(Data for the task Opens)

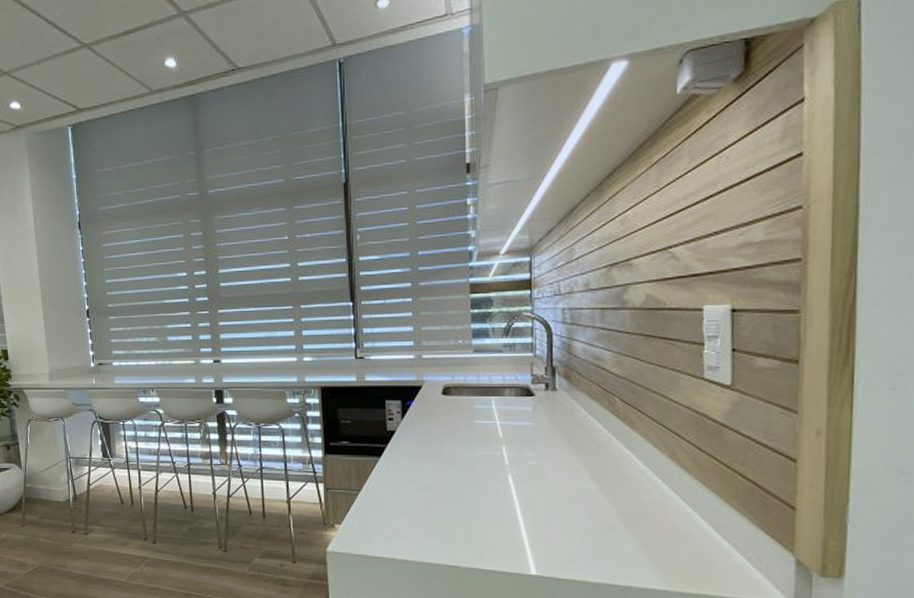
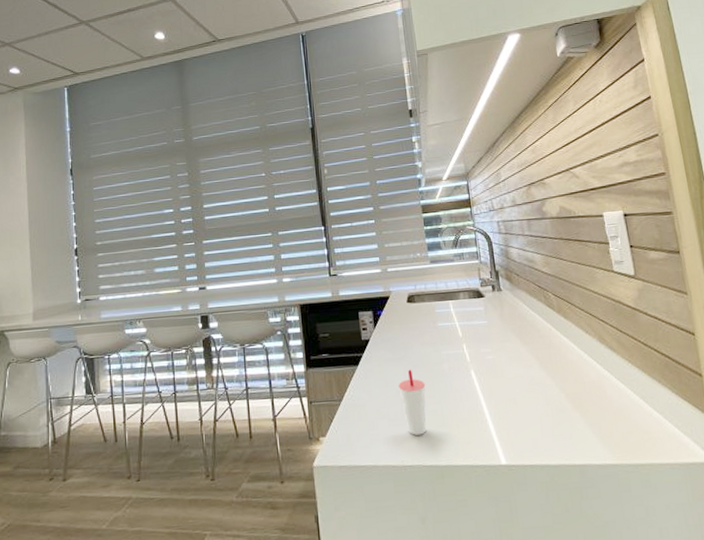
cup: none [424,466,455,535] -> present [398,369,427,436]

(Data for the task Closes)
(Data for the task Opens)

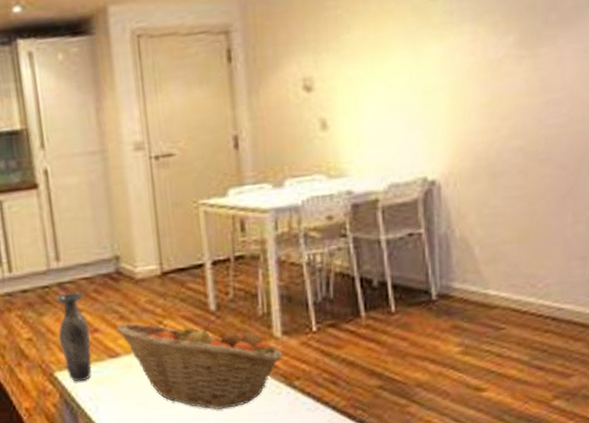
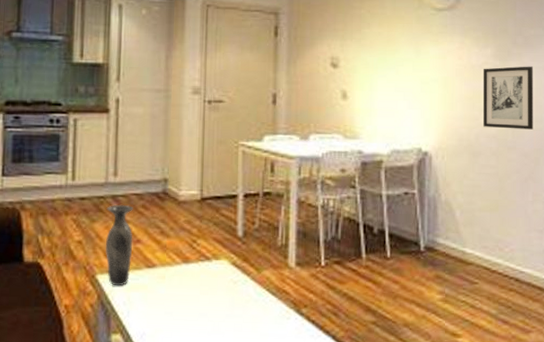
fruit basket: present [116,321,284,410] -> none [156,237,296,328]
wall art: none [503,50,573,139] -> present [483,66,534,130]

(Data for the task Closes)
(Data for the task Opens)

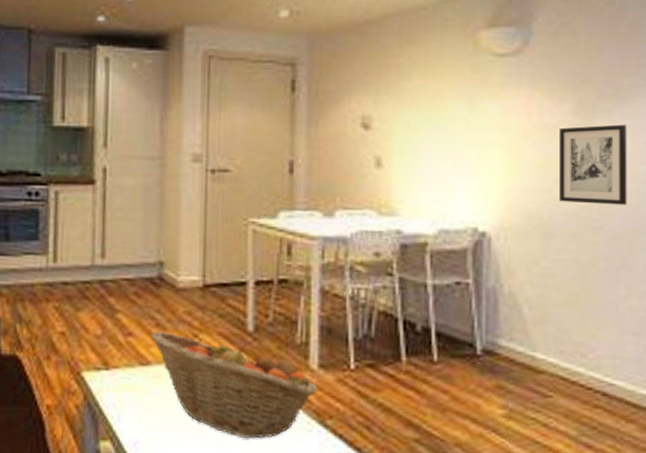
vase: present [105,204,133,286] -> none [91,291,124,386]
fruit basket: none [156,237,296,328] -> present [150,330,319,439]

(Data for the task Closes)

Only a number is asked for here: the count of lines in the records that hold "basket".

2